Sunday, October 28, 2012

Another Return to the Maestro


Yes, I have done this before, but it makes as much sense now as it did then (not a lot, probably):

Four years ago, when I first trespassed on the presence of the man who was to become my blogging Maestro, I was as a schoolboy before his headmaster's study door, or even more like a priest's apprentice, newly rescued from the orphanage, sent to perform sacrifice at the feet of the idol.

A sense of my inadequacy filled me from spinning head to chilly feet, passing through a pounding chest, a face alternately red and white, a stomach churning dangerously, and knees that trembled so violently they could barely keep me standing. I saw myself from afar, an object of horror in my own eyes, appalled that one such should dare to enter that place. I would have turned and run, but my legs weren't up to the effort.

A 9th degree Technoratus, no less, the most highly transcended figure of that great celestial blogosphere of which most of us know nothing, preferring to believe that this poor thing we send our thoughts out into is all there is. A man, a being rather, so supremely pure that he did not blog in the way that we might understand it; he had no keyboard, no modem, no material connection to the world of the mundane blogger whose life consists of tapping out his idlest thoughts in the belief that someone, somewhere, cares what he has to say. No, the Maestro blogged in the purest, most spiritual way, entirely within his own mind, and his web site was the infiniteness of time, the gaps between the stars, the silences we mortals create by our inability to fill them, his readership the perfect and perfected creatures that inhabit those places.

Despite the gulf between us, he received me as great men do, as though I were the one doing him the favour, as though he had waited years for this moment, as though there were something he could learn from me.

'Maestro', I breathed, my forehead to the ground, so overcome I could barely even kneel, 'I would blog.'

The words were spoken; I had violated that place, the purity of the air that man respired, by my presumption that I could, in any way at all, be like him. I awaited death, which I was sure by them was the only possible punishment, with something approaching satisfaction.

'Then blog, my son. To blog is to live. To blog is to be. To blog is to become one with the universe.'

'How can I blog, in the truest sense, Maestro? I mean Blog, not merely blog?'

'You refer to readership, my son, stats.'

'Er, yes, Maestro. For it is written that a blog that goes unread is like a camel's armpit unbitten by fleas.'

'So they tell me, yes. You need a niche, my son, something only you can talk about in a particular way. What do you have to tell people about?'

'Hedgehogs, Maestro,' I replied, 'I am the goto man for reliable hedgehog news.'

'Hmm,' mused the Great One, 'not bad, but perhaps a bit too niche. Chuck in a bit of passionate and crudely analysed politics, and some whimsical humour. It'll help the hedgehogs along. Then go with whatever is making you think, whatever makes you feel strong emotion. Use words wisely and well, and transmit, my son, that feeling to others. Someone will listen. Be yourself, and don't take yourself too seriously because, lets face it, my son...'

Once he'd started he got up steam and went on like this for some time. I took note of everything he said, and have tried to be a good disciple. When he had said what he had to say he stopped and dismissed me, saying,

'Go out into the world and blog as I have taught you to blog. Return in four years and I shall weigh your worth.'

Those four years are nearly gone, and I must make my way once more to the Presence, and account for the use I have made of my Maestro's teaching.

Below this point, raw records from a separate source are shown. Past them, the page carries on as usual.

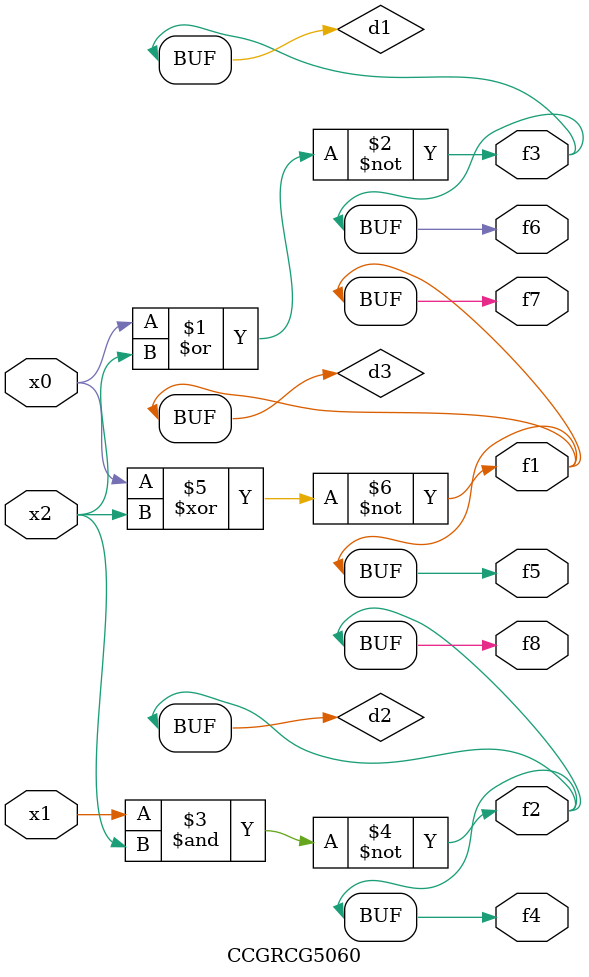
<source format=v>
module CCGRCG5060(
	input x0, x1, x2,
	output f1, f2, f3, f4, f5, f6, f7, f8
);

	wire d1, d2, d3;

	nor (d1, x0, x2);
	nand (d2, x1, x2);
	xnor (d3, x0, x2);
	assign f1 = d3;
	assign f2 = d2;
	assign f3 = d1;
	assign f4 = d2;
	assign f5 = d3;
	assign f6 = d1;
	assign f7 = d3;
	assign f8 = d2;
endmodule

</source>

I could lie, of course. Since he lives in a cave near the top of a particularly inhospitable mountain, and communciates only with those beings that inhabit the spaces between the lower level orbits of the hydrogen atom, the chances of him knowing my site stats are fairly slim. Or I could tell him I use the pseudonym Old Holborn or Guido Fawkes. But it wouldn't feel right. So I shall go to him bearing the truth, perhaps the greatest gift there is. And just in case, a box of the finest Belgian chocolates, which melt the hardest of hearts.

Wish me luck. 

3 comments:

Vincent said...

You prompt me into comment, something I do more rarely than I'd wish: sometimes to praise, sometimes to argue, but in this case to say how glad I am that you're there, persevering undauntedly on an astonishingly wide range of topics, and for all I know addressing your hedgehog in Sanskrit when you're not online.

Sackerson said...

... in Sanskrit and sans-serif.

The Hickory Wind said...

Vincent

Thank you for the encouragement. As I'm sure you know yourself, blogging fatigue is a common feeling. I often wonder why I do it, but I always seem to have one more thing to say, about something or other. One more story to tell, one more experience to relate, one more opinion to share, one more idea I've stumbled across , one more interest that, you never know, someone, somewhere might want to hear about. One more place I've seen that was worth going to and talking about.

My ability to pontificate on a wide range of subjects has cleared spaces in bars across London and the home counties. Those who know me have learned to close their ears ;-)

Sackerson

Or in sans cas. He can hear the footstep of a bettle from 20 feet away, but anything else goes completely over his head.